In the vaccine world, trust isn’t won with slogans — it’s earned with relentless quality. “To meet WHO prequalification standards, Indian manufacturers now use computerized QA systems, real-time monitoring, and in-process validation,” says Dr. Badiger.

For DTP, potency and toxicity checks are the bedrock. Every vial that leaves the factory has survived a gauntlet of audits, cold chain stress tests, and automated lab analysis. It’s a signal to the world: India can make safe, effective vaccines that meet the toughest global benchmarks. India has made real progress: since 2019, zero-dose numbers have fallen. But we’re still second in the world for children who’ve never had even a single DTP shot.

Closing that gap will take a precision approach:

  • Mobile vaccination units for migratory populations.
  • Digital health IDs for real-time tracking.
  • Cold chain that doesn’t crumble at the last mile.
  • Frontline workers trained not just to give shots, but to build trust.

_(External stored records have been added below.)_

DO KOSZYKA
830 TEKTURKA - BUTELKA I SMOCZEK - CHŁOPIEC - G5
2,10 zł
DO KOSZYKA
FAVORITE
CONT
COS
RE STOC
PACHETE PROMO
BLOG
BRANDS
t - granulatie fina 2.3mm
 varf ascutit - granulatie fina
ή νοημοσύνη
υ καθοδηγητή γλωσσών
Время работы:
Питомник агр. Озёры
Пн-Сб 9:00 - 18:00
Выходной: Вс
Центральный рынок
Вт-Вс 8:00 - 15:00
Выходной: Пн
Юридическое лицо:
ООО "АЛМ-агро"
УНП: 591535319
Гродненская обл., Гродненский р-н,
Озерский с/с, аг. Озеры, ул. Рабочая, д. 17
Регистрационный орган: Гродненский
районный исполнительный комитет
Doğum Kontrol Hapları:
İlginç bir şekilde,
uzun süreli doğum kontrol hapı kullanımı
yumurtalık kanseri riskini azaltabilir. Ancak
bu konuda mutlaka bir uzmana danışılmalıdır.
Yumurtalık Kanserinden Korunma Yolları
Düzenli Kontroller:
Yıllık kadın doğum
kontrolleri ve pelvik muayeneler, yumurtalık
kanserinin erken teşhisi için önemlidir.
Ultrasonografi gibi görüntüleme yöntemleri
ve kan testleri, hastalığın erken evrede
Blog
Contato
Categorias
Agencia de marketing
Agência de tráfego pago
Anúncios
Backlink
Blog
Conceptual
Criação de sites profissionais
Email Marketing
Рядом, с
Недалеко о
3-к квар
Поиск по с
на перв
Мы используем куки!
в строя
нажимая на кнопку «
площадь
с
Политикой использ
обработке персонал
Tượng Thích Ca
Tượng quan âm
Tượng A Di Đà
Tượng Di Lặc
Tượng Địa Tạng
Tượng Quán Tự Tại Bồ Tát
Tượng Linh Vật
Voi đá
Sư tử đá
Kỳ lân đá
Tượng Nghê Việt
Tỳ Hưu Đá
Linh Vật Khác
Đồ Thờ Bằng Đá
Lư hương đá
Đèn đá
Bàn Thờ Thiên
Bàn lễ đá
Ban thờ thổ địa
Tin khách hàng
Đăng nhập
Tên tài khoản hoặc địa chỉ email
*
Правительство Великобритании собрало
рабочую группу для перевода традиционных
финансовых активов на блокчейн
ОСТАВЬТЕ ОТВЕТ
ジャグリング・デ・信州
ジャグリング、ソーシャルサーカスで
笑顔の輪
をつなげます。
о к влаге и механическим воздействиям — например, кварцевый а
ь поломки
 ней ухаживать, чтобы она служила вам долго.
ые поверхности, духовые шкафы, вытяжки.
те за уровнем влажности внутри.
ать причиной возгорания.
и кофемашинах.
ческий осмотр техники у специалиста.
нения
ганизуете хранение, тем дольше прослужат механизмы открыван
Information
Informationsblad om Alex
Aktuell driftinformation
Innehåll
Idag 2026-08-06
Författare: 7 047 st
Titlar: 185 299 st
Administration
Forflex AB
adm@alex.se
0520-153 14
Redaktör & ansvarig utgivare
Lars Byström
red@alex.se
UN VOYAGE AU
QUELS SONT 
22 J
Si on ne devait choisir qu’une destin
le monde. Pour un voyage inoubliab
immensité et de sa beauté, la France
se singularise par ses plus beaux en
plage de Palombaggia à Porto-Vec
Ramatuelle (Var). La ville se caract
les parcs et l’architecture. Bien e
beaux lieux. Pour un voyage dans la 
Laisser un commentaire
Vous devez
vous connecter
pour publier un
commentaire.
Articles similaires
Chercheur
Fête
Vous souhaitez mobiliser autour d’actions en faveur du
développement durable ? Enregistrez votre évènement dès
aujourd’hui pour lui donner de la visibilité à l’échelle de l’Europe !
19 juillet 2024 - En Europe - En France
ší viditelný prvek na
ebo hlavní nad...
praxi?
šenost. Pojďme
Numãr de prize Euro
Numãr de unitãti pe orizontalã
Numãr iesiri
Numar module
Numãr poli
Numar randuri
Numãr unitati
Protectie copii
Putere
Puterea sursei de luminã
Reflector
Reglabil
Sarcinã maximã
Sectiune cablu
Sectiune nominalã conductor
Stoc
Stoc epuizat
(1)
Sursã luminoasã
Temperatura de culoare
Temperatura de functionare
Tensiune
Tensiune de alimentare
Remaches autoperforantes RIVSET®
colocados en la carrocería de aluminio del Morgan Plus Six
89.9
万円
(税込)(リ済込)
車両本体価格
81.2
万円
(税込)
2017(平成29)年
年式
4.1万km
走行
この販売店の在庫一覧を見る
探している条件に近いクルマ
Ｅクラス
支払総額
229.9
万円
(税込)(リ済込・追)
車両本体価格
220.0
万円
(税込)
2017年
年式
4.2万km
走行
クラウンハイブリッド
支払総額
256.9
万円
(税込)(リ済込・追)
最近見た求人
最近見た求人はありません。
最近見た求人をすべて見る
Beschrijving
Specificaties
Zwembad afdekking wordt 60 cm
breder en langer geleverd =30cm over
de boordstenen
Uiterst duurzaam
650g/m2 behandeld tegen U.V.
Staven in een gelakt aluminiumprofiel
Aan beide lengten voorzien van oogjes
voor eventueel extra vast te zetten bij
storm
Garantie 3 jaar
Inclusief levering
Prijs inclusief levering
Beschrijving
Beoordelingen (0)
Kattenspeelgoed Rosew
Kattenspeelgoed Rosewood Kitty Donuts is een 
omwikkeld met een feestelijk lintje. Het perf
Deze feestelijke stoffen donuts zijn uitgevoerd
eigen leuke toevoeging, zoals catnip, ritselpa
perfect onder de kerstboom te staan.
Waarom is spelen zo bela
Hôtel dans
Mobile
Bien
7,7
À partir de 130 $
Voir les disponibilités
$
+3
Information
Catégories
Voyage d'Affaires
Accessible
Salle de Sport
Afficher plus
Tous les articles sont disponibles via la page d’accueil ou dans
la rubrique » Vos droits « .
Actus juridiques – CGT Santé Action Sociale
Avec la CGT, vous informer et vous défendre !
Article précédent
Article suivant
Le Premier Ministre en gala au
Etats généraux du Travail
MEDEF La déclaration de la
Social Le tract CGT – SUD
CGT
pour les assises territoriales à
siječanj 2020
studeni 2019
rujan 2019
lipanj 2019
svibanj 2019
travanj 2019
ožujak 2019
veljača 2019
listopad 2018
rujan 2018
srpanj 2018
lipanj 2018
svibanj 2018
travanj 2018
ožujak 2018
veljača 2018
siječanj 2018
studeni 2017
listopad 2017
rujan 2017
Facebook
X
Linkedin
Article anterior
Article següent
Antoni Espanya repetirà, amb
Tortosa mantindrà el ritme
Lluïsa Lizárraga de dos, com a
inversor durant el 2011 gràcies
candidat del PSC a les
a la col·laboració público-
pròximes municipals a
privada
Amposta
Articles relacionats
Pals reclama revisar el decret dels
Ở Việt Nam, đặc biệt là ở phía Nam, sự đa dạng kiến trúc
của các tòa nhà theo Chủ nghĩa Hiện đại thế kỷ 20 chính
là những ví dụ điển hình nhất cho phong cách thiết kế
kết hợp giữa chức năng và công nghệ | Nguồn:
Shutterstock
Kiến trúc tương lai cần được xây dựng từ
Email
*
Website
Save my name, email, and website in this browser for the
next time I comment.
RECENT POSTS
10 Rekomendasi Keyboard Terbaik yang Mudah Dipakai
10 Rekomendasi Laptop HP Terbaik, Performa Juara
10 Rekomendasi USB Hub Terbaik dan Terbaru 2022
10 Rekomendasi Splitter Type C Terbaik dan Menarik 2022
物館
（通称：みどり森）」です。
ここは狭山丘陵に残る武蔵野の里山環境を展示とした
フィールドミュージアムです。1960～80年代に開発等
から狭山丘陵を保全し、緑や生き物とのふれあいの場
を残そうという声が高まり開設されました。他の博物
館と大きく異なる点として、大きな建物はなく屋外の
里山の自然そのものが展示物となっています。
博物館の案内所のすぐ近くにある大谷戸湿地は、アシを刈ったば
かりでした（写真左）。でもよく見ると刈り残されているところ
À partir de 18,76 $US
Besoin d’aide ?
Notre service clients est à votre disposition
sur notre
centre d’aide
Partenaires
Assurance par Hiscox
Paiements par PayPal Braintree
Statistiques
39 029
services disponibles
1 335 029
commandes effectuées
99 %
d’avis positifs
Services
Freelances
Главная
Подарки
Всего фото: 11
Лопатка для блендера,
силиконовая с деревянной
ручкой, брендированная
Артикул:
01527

Dr. Badiger suggests using automation, decentralized storage, and partnerships with local NGOs to make sure no child slips through the cracks. Public-private partnerships link local healthcare workers to global supply chains, innovation labs to field campaigns, policymakers to patient stories. Aligning with GAVI, WHO, and UNICEF doesn’t just bring money, it also brings tools, surveillance systems, and communications strategies that reach the people who need them most. When these partnerships work, the benefits are doubled: more Indian children immunized, and more Indian-made vaccines powering health systems worldwide.

The story now is about whether we’re willing to do the unglamorous work of getting from “possible” to “done.” It’s about cold boxes on the back of motorbikes, community meetings in schoolyards, and data systems that track a newborn from their first cry to their first shot.